Leave out the pictures and set down exactly the lines from the start of the listing through the one with "sancionados por disfrutar de su tiempo libre", both included.

▶ _Stored data_
----------------------------------------

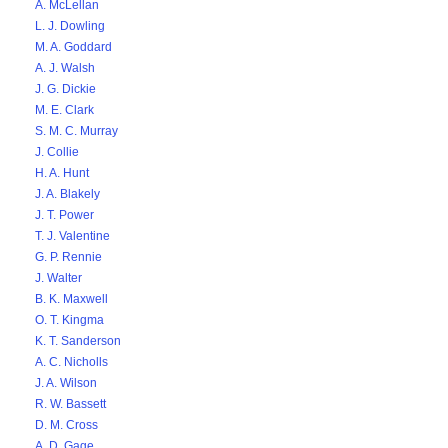
A. McLellan
L. J. Dowling
M. A. Goddard
A. J. Walsh
J. G. Dickie
M. E. Clark
S. M. C. Murray
J. Collie
H. A. Hunt
J. A. Blakely
J. T. Power
T. J. Valentine
G. P. Rennie
J. Walter
B. K. Maxwell
O. T. Kingma
K. T. Sanderson
A. C. Nicholls
J. A. Wilson
R. W. Bassett
D. M. Cross
A. D. Gage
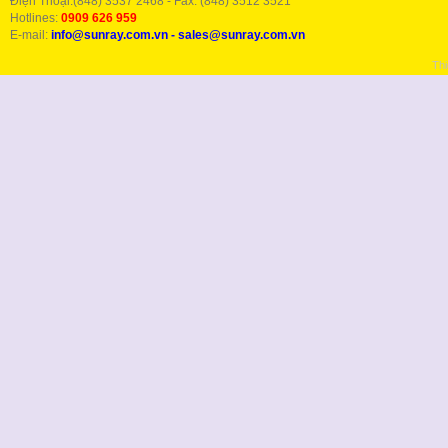
Điện Thoại:(848) 3537 2468 - Fax: (848) 3512 3521
Hotlines:
0909 626 959
E-mail:
info@sunray.com.vn
-
sales@sunray.com.vn
Thi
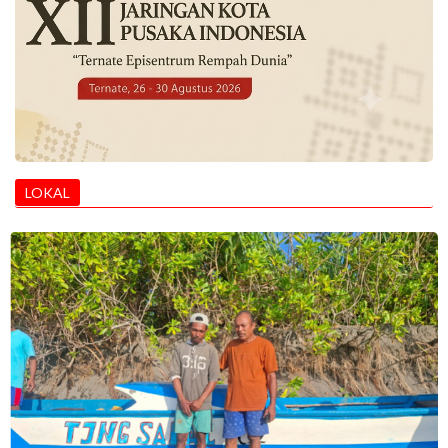
LOKAL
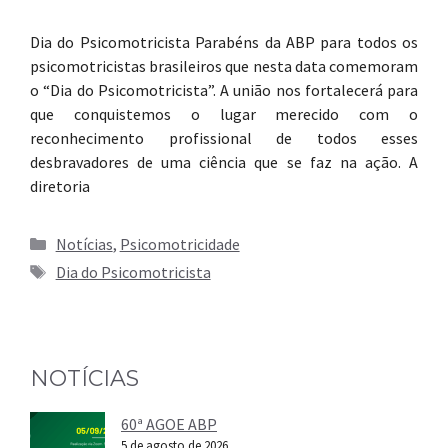
Dia do Psicomotricista Parabéns da ABP para todos os
psicomotricistas brasileiros que nesta data comemoram
o “Dia do Psicomotricista”. A união nos fortalecerá para
que conquistemos o lugar merecido com o
reconhecimento profissional de todos esses
desbravadores de uma ciência que se faz na ação. A
diretoria
Categorias
Notícias
,
Psicomotricidade
Tags
Dia do Psicomotricista
NOTÍCIAS
60ª AGOE ABP
5 de agosto de 2026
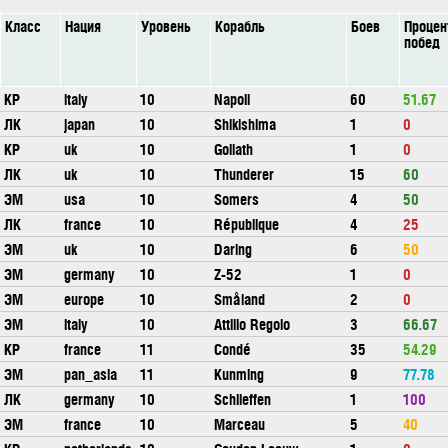
Класс
Нация
Уровень
Корабль
Боев
Процен
побед
КР
italy
10
Napoli
60
51.67
ЛК
japan
10
Shikishima
1
0
КР
uk
10
Goliath
1
0
ЛК
uk
10
Thunderer
15
60
ЭМ
usa
10
Somers
4
50
ЛК
france
10
République
4
25
ЭМ
uk
10
Daring
6
50
ЭМ
germany
10
Z-52
1
0
ЭМ
europe
10
Småland
2
0
ЭМ
italy
10
Attilio Regolo
3
66.67
КР
france
11
Condé
35
54.29
ЭМ
pan_asia
11
Kunming
9
77.78
ЛК
germany
10
Schlieffen
1
100
ЭМ
france
10
Marceau
5
40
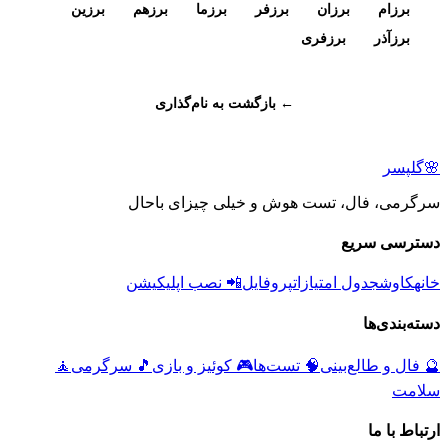
برزام
برزان
برزفر
برزما
برزهم
برزین
برزآذر
برزفری
← بازگشت به نام‌گذاری
🌸
گلپسر
سرگرمی، فال، تست هوش و خیلی چیزای باحال
دسترسی سریع
خانه
کاوش
جدول امتیازات
پروفایل
📲 نصب اپلیکیشن
دسته‌بندی‌ها
🔮
فال و طالع‌بینی
🧠
تست‌ها
🎮
کوئیز و بازی
🎵
سرگرمی
🧘
سلامت
ارتباط با ما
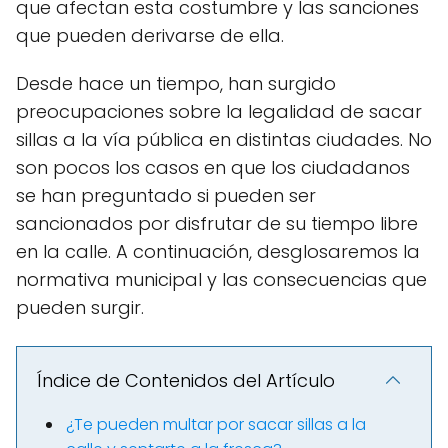
que afectan esta costumbre y las sanciones
que pueden derivarse de ella.
Desde hace un tiempo, han surgido
preocupaciones sobre la legalidad de sacar
sillas a la vía pública en distintas ciudades. No
son pocos los casos en que los ciudadanos
se han preguntado si pueden ser
sancionados por disfrutar de su tiempo libre
en la calle. A continuación, desglosaremos la
normativa municipal y las consecuencias que
pueden surgir.
Índice de Contenidos del Artículo
¿Te pueden multar por sacar sillas a la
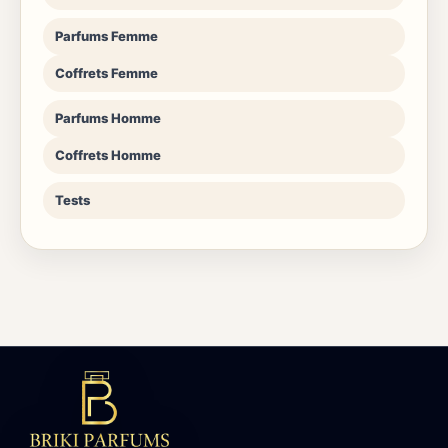
Parfums Femme
Coffrets Femme
Parfums Homme
Coffrets Homme
Tests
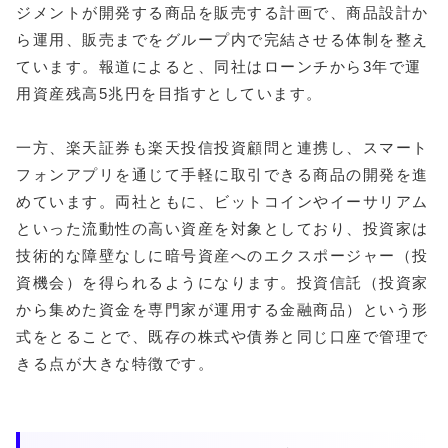
ジメントが開発する商品を販売する計画で、商品設計か
ら運用、販売までをグループ内で完結させる体制を整え
ています。報道によると、同社はローンチから3年で運
用資産残高5兆円を目指すとしています。
一方、楽天証券も楽天投信投資顧問と連携し、スマート
フォンアプリを通じて手軽に取引できる商品の開発を進
めています。両社ともに、ビットコインやイーサリアム
といった流動性の高い資産を対象としており、投資家は
技術的な障壁なしに暗号資産へのエクスポージャー（投
資機会）を得られるようになります。投資信託（投資家
から集めた資金を専門家が運用する金融商品）という形
式をとることで、既存の株式や債券と同じ口座で管理で
きる点が大きな特徴です。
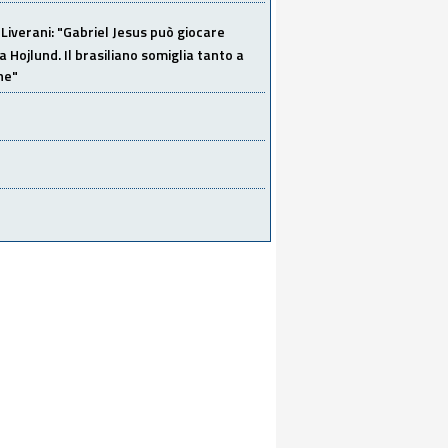
Liverani: "Gabriel Jesus può giocare
a Hojlund. Il brasiliano somiglia tanto a
ne"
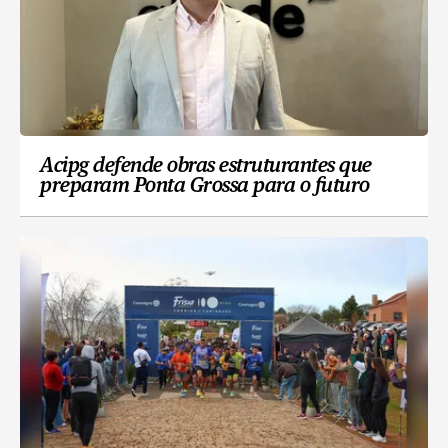
Acipg defende obras estruturantes que
preparam Ponta Grossa para o futuro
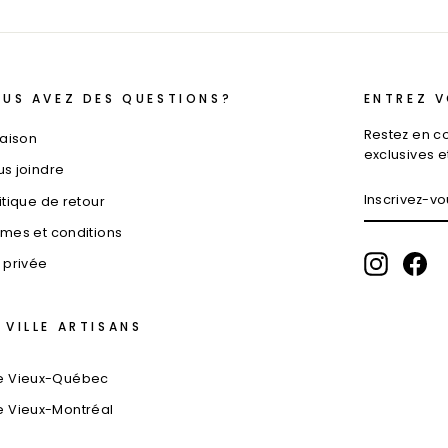
US AVEZ DES QUESTIONS?
ENTREZ V
Restez en c
raison
exclusives 
s joindre
INSCRIVEZ
S'INSCRIR
itique de retour
VOUS
À
mes et conditions
NOTRE
INFOLETTR
Instagr
Fa
 privée
 VILLE ARTISANS
lle Vieux-Québec
le Vieux-Montréal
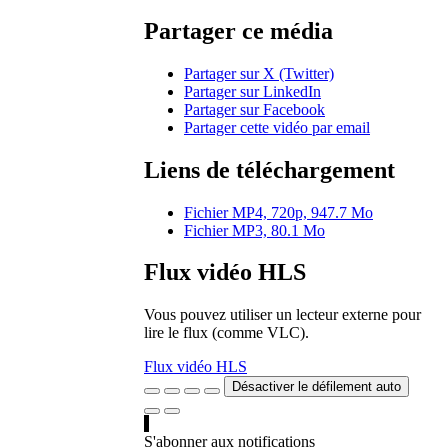
Partager ce média
Partager sur X (Twitter)
Partager sur LinkedIn
Partager sur Facebook
Partager cette vidéo par email
Liens de téléchargement
Fichier MP4, 720p, 947.7 Mo
Fichier MP3, 80.1 Mo
Flux vidéo HLS
Vous pouvez utiliser un lecteur externe pour
lire le flux (comme VLC).
Flux vidéo HLS
Désactiver le défilement auto
S'abonner aux notifications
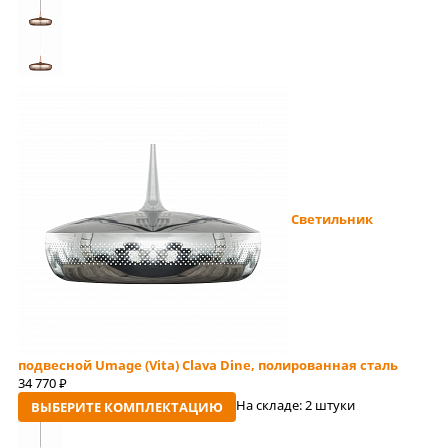
Светильник
подвесной Umage (Vita) Clava Dine, полированная сталь
34 770
руб
На складе:
2 штуки
ВЫБЕРИТЕ КОМПЛЕКТАЦИЮ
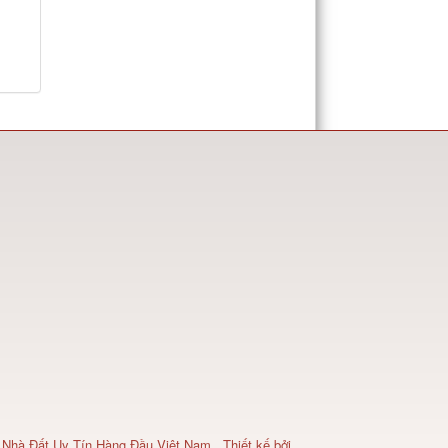
 Nhà Đất Uy Tín Hàng Đầu Việt Nam
.
Thiết kế bởi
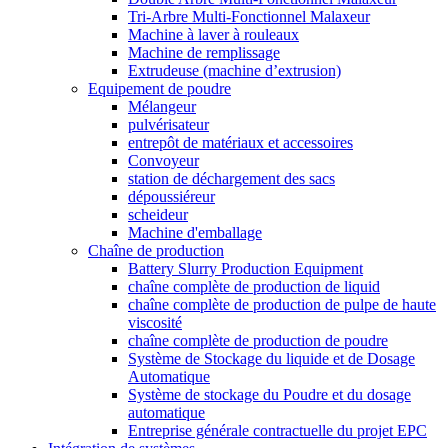
Tri-Arbre Multi-Fonctionnel Malaxeur
Machine à laver à rouleaux
Machine de remplissage
Extrudeuse (machine d’extrusion)
Equipement de poudre
Mélangeur
pulvérisateur
entrepôt de matériaux et accessoires
Convoyeur
station de déchargement des sacs
dépoussiéreur
scheideur
Machine d'emballage
Chaîne de production
Battery Slurry Production Equipment
chaîne complète de production de liquid
chaîne complète de production de pulpe de haute
viscosité
chaîne complète de production de poudre
Système de Stockage du liquide et de Dosage
Automatique
Système de stockage du Poudre et du dosage
automatique
Entreprise générale contractuelle du projet EPC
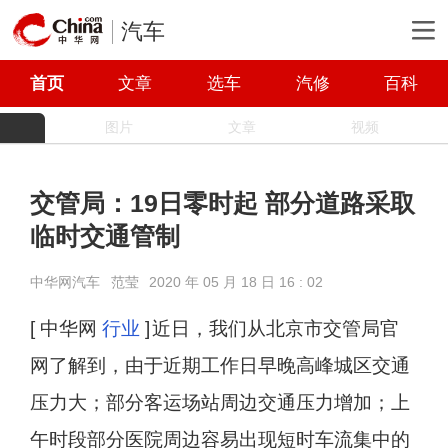
汽车
首页
文章
选车
汽修
百科
图片
文章
视频
交管局：19日零时起 部分道路采取
临时交通管制
中华网汽车
范莹
2020 年 05 月 18 日 16 : 02
[ 中华网
行业
]
近日，我们从北京市交管局官
网了解到，由于近期工作日早晚高峰城区交通
压力大；部分客运场站周边交通压力增加；上
午时段部分医院周边容易出现短时车流集中的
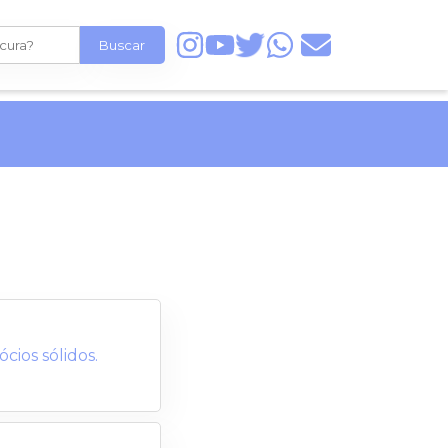
Buscar
ios sólidos.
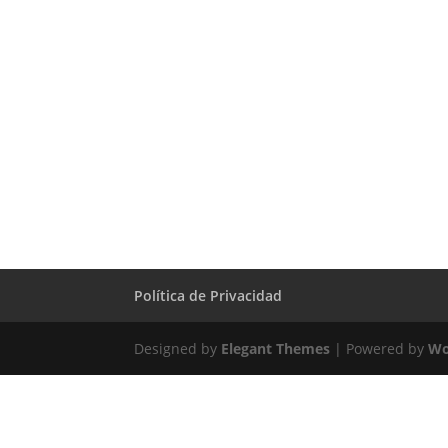
Política de Privacidad
Designed by
Elegant Themes
| Powered by
Wo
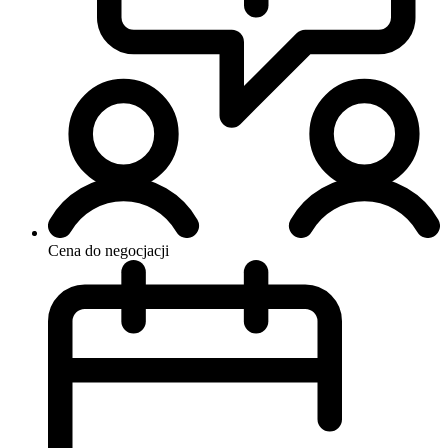
Cena do negocjacji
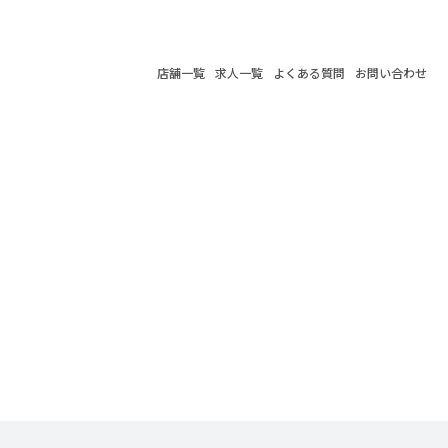
店舗一覧
求人一覧
よくある質問
お問い合わせ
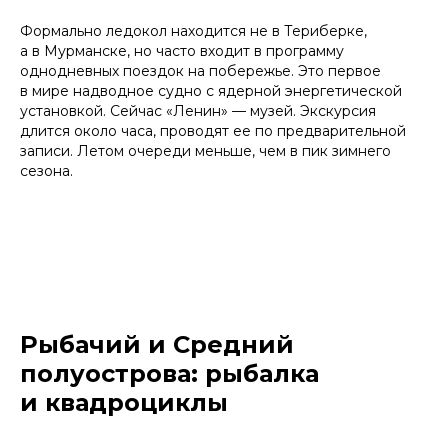
Формально ледокол находится не в Териберке,
а в Мурманске, но часто входит в программу
однодневных поездок на побережье. Это первое
в мире надводное судно с ядерной энергетической
установкой. Сейчас «Ленин» — музей. Экскурсия
длится около часа, проводят ее по предварительной
записи. Летом очереди меньше, чем в пик зимнего
сезона.
Рыбачий и Средний
полуострова: рыбалка
и квадроциклы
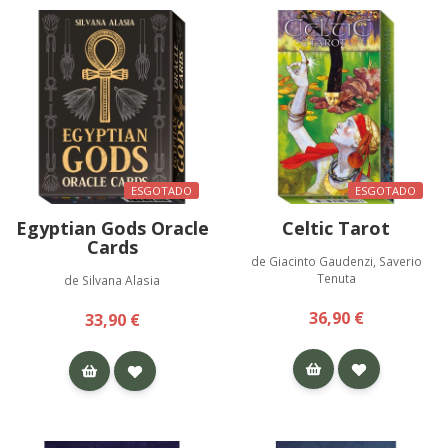
ESGOTADO
ESGOTADO
Egyptian Gods Oracle
Celtic Tarot
Cards
de Giacinto Gaudenzi, Saverio
Tenuta
de Silvana Alasia
36,90 €
33,90 €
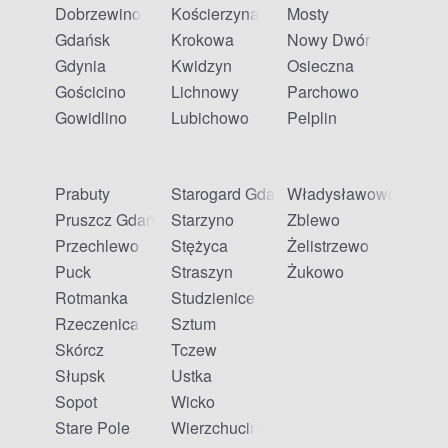
Dobrzewino
Kościerzyna
Mosty
Gdańsk
Krokowa
Nowy Dwór Gdański
Gdynia
Kwidzyn
Osieczna
Gościcino
Lichnowy
Parchowo
Gowidlino
Lubichowo
Pelplin
Prabuty
Starogard Gdański
Władysławowo
Pruszcz Gdański
Starzyno
Zblewo
Przechlewo
Stężyca
Żelistrzewo
Puck
Straszyn
Żukowo
Rotmanka
Studzienice
Rzeczenica
Sztum
Skórcz
Tczew
Słupsk
Ustka
Sopot
Wicko
Stare Pole
Wierzchucino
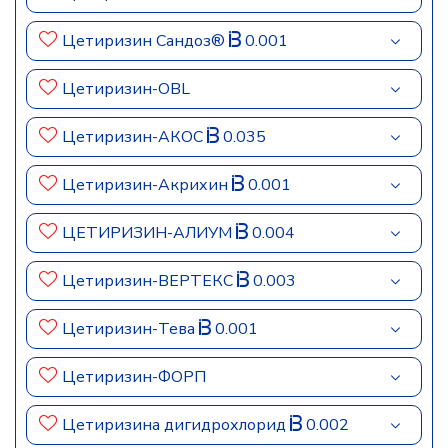
Цетиризин Сандоз®
0.001
Цетиризин-OBL
Цетиризин-АКОС
0.035
Цетиризин-Акрихин
0.001
ЦЕТИРИЗИН-АЛИУМ
0.004
Цетиризин-ВЕРТЕКС
0.003
Цетиризин-Тева
0.001
Цетиризин-ФОРП
Цетиризина дигидрохлорид
0.002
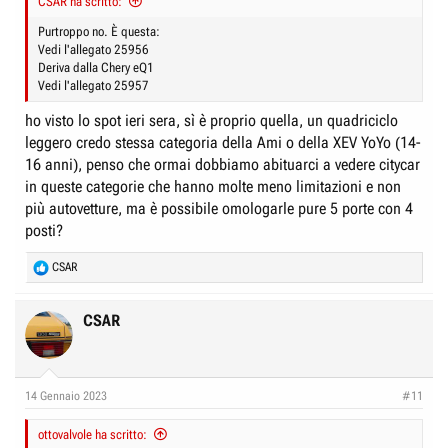
CSAR ha scritto:
Purtroppo no. È questa:
Vedi l'allegato 25956
Deriva dalla Chery eQ1
Vedi l'allegato 25957
ho visto lo spot ieri sera, sì è proprio quella, un quadriciclo
leggero credo stessa categoria della Ami o della XEV YoYo (14-
16 anni), penso che ormai dobbiamo abituarci a vedere citycar
in queste categorie che hanno molte meno limitazioni e non
più autovetture, ma è possibile omologarle pure 5 porte con 4
posti?
R
CSAR
e
a
c
CSAR
t
i
o
n
14 Gennaio 2023
#11
s
:
ottovalvole ha scritto:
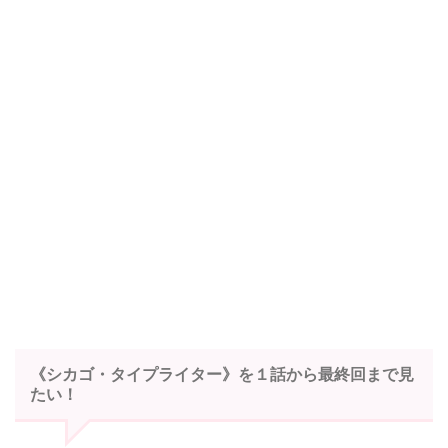
《シカゴ・タイプライター》を１話から最終回まで見
たい！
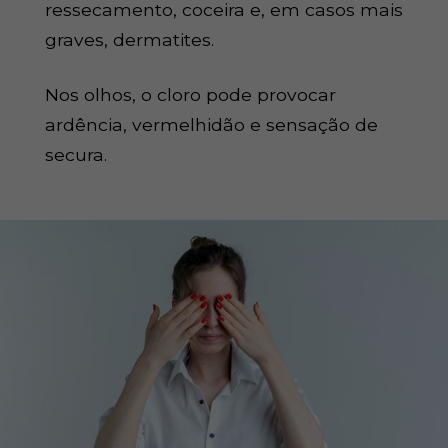
ressecamento, coceira e, em casos mais
graves, dermatites.
Nos olhos, o cloro pode provocar
ardência, vermelhidão e sensação de
secura.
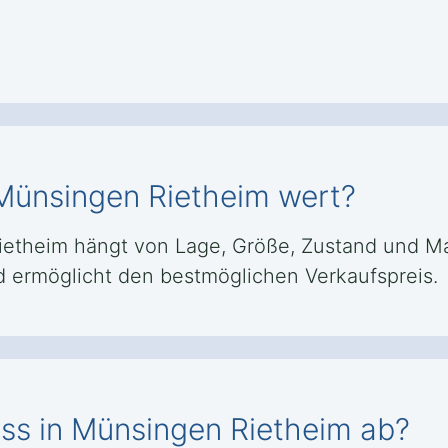
 Münsingen Rietheim wert?
ietheim hängt von Lage, Größe, Zustand und Mar
d ermöglicht den bestmöglichen Verkaufspreis.
ess in Münsingen Rietheim ab?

----------------------------------------

▶ _Solution for this exercise_
A. McLellan
L. J. Dowling
M. A. Goddard
A. J. Walsh
J. G. Dickie
M. E. Clark
S. M. C. Murray
J. Collie
H. A. Hunt
J. A. Blakely
J. T. Power
T. J. Valentine
G. P. Rennie
J. Walter
B. K. Maxwell
O. T. Kingma
K. T. Sanderson
A. C. Nicholls
J. A. Wilson
R. W. Bassett
D. M. Cross
A. D. Gage
Điện Thoại:(848) 3537 2468 - Fax: (848) 3512 3521
Hotlines:
0909 626 959
E-mail:
info@sunray.com.vn
-
sales@sunray.com.vn
Thi
LOKAL
Dia do Psicomotricista Parabéns da ABP para todos os
psicomotricistas brasileiros que nesta data comemoram
o “Dia do Psicomotricista”. A união nos fortalecerá para
que conquistemos o lugar merecido com o
reconhecimento profissional de todos esses
desbravadores de uma ciência que se faz na ação. A
diretoria
Categorias
Notícias
,
Psicomotricidade
Tags
Dia do Psicomotricista
NOTÍCIAS
60ª AGOE ABP
5 de agosto de 2026
Класс
Нация
Уровень
Корабль
Боев
Процен
побед
КР
italy
10
Napoli
60
51.67
ЛК
japan
10
Shikishima
1
0
КР
uk
10
Goliath
1
0
ЛК
uk
10
Thunderer
15
60
ЭМ
usa
10
Somers
4
50
ЛК
france
10
République
4
25
ЭМ
uk
10
Daring
6
50
ЭМ
germany
10
Z-52
1
0
ЭМ
europe
10
Småland
2
0
ЭМ
italy
10
Attilio Regolo
3
66.67
КР
france
11
Condé
35
54.29
ЭМ
pan_asia
11
Kunming
9
77.78
ЛК
germany
10
Schlieffen
1
100
ЭМ
france
10
Marceau
5
40
برزام
برزان
برزفر
برزما
برزهم
برزین
برزآذر
برزفری
← بازگشت به نام‌گذاری
🌸
گلپسر
سرگرمی، فال، تست هوش و خیلی چیزای باحال
دسترسی سریع
خانه
کاوش
جدول امتیازات
پروفایل
📲 نصب اپلیکیشن
دسته‌بندی‌ها
🔮
فال و طالع‌بینی
🧠
تست‌ها
🎮
کوئیز و بازی
🎵
سرگرمی
🧘
سلامت
ارتباط با ما
que afectan esta costumbre y las sanciones
que pueden derivarse de ella.
Desde hace un tiempo, han surgido
preocupaciones sobre la legalidad de sacar
sillas a la vía pública en distintas ciudades. No
son pocos los casos en que los ciudadanos
se han preguntado si pueden ser
sancionados por disfrutar de su tiempo libre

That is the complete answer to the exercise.